■ WHAT TO PRODUCE
Scan the data below for the string "lines". Copy every line where it appears.

= Beginning of Section =

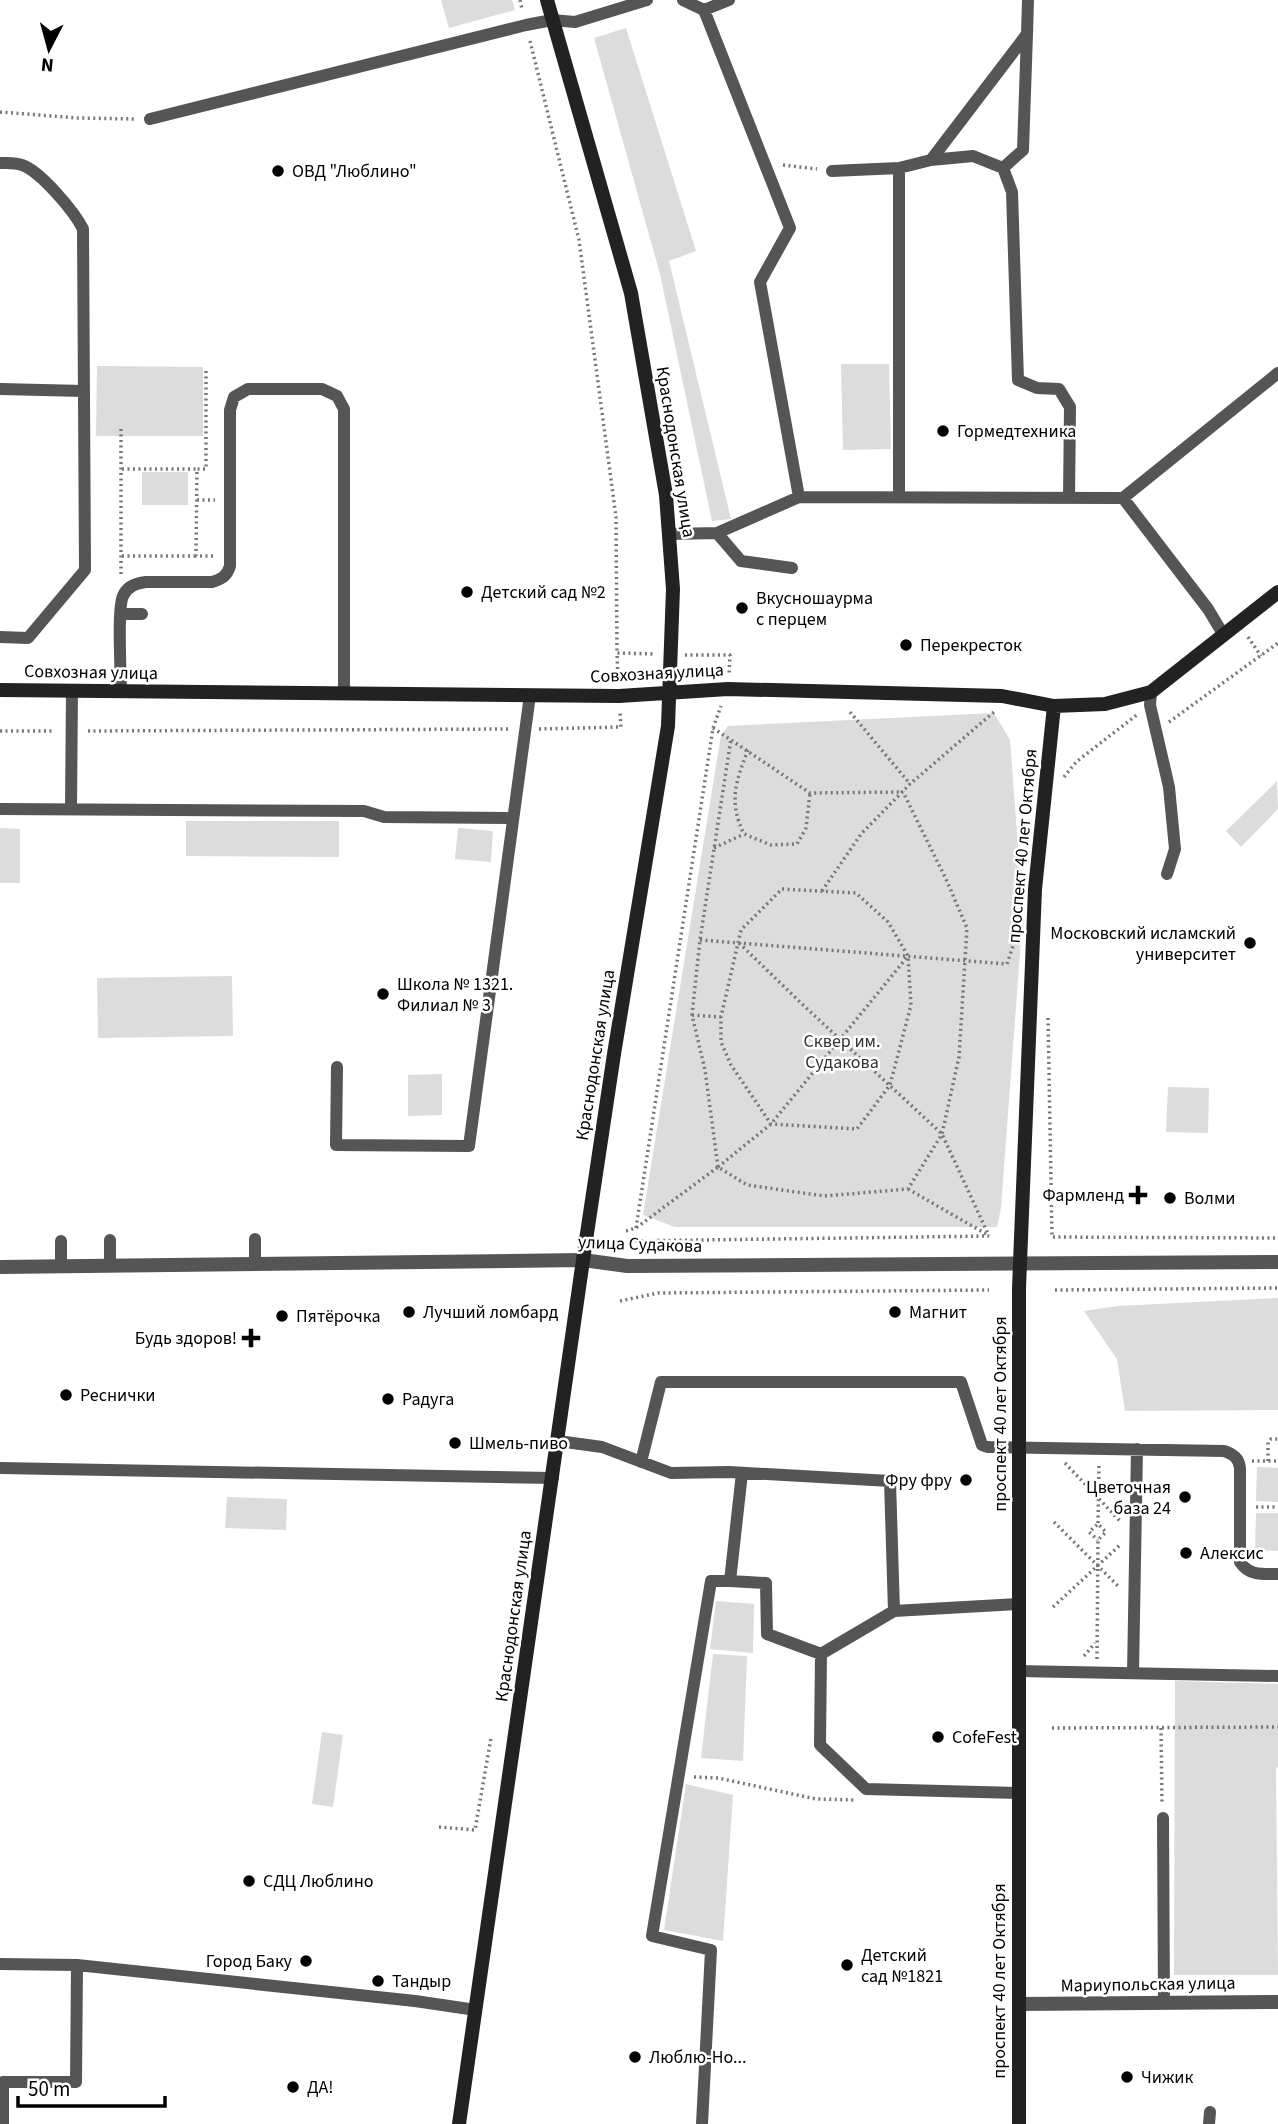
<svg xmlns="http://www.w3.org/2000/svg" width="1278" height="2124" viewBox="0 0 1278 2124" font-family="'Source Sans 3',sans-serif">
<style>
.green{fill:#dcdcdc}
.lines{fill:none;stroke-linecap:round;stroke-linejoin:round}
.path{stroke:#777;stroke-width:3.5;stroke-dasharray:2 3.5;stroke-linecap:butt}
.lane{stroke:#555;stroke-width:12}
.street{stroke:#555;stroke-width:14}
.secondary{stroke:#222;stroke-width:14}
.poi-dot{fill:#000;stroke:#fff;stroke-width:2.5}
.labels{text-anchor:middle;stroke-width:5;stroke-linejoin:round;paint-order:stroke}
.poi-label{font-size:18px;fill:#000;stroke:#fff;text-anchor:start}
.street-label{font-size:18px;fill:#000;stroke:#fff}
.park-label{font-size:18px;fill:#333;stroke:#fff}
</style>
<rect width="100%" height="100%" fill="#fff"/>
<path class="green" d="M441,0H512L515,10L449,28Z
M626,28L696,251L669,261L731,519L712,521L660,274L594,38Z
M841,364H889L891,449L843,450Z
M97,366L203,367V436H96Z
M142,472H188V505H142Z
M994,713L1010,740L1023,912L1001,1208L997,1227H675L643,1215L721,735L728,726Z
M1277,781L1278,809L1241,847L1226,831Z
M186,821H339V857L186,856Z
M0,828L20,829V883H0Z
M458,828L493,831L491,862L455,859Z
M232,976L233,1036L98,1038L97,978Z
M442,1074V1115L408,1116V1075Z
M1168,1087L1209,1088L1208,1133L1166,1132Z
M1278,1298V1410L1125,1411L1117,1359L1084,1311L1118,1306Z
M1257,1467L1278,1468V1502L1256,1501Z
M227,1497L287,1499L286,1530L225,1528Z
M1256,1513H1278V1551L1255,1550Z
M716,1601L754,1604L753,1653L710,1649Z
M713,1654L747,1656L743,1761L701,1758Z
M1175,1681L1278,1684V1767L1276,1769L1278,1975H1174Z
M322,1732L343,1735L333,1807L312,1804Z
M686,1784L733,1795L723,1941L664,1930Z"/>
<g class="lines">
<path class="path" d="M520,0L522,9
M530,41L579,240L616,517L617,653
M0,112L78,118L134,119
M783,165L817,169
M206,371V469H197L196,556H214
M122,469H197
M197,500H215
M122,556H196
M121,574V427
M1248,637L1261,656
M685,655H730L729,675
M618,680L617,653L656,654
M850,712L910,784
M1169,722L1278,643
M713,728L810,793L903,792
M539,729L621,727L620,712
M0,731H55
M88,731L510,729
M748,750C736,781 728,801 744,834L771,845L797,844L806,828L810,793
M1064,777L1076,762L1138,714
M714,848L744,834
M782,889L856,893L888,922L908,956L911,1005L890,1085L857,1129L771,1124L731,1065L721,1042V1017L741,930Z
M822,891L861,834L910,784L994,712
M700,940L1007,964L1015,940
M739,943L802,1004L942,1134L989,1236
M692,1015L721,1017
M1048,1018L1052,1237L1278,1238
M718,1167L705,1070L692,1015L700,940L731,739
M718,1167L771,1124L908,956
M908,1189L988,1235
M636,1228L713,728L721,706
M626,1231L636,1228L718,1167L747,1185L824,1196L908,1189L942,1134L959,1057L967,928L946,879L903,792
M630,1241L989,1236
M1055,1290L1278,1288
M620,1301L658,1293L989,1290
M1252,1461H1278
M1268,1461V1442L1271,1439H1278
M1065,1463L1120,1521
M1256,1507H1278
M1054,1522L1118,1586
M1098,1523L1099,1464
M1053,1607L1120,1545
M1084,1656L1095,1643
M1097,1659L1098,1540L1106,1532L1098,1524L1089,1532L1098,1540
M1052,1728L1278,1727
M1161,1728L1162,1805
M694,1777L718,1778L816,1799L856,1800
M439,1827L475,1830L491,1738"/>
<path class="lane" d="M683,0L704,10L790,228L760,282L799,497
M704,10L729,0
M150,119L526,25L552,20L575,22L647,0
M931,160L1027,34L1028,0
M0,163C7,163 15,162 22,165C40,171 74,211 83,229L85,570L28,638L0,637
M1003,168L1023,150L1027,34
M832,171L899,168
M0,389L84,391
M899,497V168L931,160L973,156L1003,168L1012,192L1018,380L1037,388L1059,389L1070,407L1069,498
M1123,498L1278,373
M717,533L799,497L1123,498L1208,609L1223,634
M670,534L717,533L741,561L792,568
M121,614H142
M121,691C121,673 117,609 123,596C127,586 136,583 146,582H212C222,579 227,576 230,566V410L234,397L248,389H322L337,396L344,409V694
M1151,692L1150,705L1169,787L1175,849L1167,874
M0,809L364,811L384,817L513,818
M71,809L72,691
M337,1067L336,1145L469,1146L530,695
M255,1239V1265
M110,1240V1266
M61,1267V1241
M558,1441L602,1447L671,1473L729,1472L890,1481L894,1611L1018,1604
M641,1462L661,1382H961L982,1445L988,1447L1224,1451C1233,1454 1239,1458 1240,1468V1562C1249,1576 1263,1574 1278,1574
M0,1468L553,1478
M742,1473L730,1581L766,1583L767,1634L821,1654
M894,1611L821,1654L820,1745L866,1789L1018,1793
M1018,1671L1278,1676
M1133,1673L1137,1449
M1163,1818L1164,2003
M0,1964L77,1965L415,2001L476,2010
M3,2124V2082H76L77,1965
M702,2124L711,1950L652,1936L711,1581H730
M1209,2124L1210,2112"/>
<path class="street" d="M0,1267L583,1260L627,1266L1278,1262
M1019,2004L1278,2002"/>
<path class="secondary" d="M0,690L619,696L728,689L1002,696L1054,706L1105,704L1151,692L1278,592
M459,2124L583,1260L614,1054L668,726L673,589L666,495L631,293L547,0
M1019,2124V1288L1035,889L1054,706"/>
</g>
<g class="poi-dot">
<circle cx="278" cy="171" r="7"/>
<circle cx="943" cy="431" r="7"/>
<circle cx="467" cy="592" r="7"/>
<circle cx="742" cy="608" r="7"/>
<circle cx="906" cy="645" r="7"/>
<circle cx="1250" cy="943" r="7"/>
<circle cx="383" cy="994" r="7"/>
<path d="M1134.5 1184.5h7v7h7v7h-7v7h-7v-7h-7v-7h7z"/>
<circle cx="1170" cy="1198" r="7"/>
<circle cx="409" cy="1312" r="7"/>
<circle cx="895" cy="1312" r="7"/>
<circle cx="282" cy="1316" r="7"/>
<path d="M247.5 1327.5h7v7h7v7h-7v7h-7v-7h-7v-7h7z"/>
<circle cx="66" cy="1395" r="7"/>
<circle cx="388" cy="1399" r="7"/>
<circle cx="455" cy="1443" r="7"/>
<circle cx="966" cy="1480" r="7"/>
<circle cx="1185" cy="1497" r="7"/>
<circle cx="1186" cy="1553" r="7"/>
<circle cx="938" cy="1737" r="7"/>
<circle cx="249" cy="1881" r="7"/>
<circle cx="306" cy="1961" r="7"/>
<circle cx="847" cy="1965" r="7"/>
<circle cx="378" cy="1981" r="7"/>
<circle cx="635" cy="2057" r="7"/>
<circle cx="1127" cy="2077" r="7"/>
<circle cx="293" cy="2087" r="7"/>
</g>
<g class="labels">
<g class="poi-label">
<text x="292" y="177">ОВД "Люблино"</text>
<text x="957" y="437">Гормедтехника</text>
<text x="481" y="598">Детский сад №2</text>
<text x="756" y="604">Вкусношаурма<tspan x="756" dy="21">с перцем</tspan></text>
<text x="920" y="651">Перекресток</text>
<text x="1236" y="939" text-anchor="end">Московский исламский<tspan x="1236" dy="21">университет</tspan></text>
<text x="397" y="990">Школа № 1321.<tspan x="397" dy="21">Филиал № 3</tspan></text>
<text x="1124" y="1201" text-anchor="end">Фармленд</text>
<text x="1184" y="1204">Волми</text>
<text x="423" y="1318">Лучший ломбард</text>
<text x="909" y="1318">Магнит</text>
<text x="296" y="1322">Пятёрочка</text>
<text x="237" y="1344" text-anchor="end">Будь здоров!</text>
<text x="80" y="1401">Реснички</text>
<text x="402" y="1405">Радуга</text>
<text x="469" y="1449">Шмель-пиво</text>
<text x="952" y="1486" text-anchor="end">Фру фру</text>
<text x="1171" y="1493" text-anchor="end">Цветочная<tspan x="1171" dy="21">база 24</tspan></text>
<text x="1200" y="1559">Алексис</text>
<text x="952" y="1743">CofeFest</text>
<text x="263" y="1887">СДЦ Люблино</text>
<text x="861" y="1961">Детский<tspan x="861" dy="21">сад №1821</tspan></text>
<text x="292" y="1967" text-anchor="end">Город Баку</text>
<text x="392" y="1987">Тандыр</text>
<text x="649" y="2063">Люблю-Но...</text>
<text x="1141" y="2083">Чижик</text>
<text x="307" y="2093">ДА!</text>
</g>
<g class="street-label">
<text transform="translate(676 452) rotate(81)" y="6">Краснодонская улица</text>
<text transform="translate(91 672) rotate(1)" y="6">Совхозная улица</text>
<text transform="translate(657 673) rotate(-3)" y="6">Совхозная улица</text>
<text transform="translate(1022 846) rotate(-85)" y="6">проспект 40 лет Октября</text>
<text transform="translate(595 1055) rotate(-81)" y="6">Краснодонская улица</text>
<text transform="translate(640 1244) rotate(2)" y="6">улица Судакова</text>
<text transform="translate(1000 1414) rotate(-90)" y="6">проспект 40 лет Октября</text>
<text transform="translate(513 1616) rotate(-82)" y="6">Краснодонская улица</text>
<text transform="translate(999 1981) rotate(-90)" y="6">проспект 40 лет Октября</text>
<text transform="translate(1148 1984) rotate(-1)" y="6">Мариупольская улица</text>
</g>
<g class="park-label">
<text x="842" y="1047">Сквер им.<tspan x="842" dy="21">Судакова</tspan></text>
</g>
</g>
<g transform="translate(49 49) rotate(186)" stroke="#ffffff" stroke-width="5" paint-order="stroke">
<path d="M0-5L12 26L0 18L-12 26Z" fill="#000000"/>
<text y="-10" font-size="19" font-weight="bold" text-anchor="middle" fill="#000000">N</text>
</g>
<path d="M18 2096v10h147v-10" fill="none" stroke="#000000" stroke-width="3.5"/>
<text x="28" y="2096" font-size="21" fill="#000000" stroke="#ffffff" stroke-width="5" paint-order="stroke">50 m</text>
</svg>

= End of Section =

■ ANSWER TO THIS EXERCISE
.lines{fill:none;stroke-linecap:round;stroke-linejoin:round}
<g class="lines">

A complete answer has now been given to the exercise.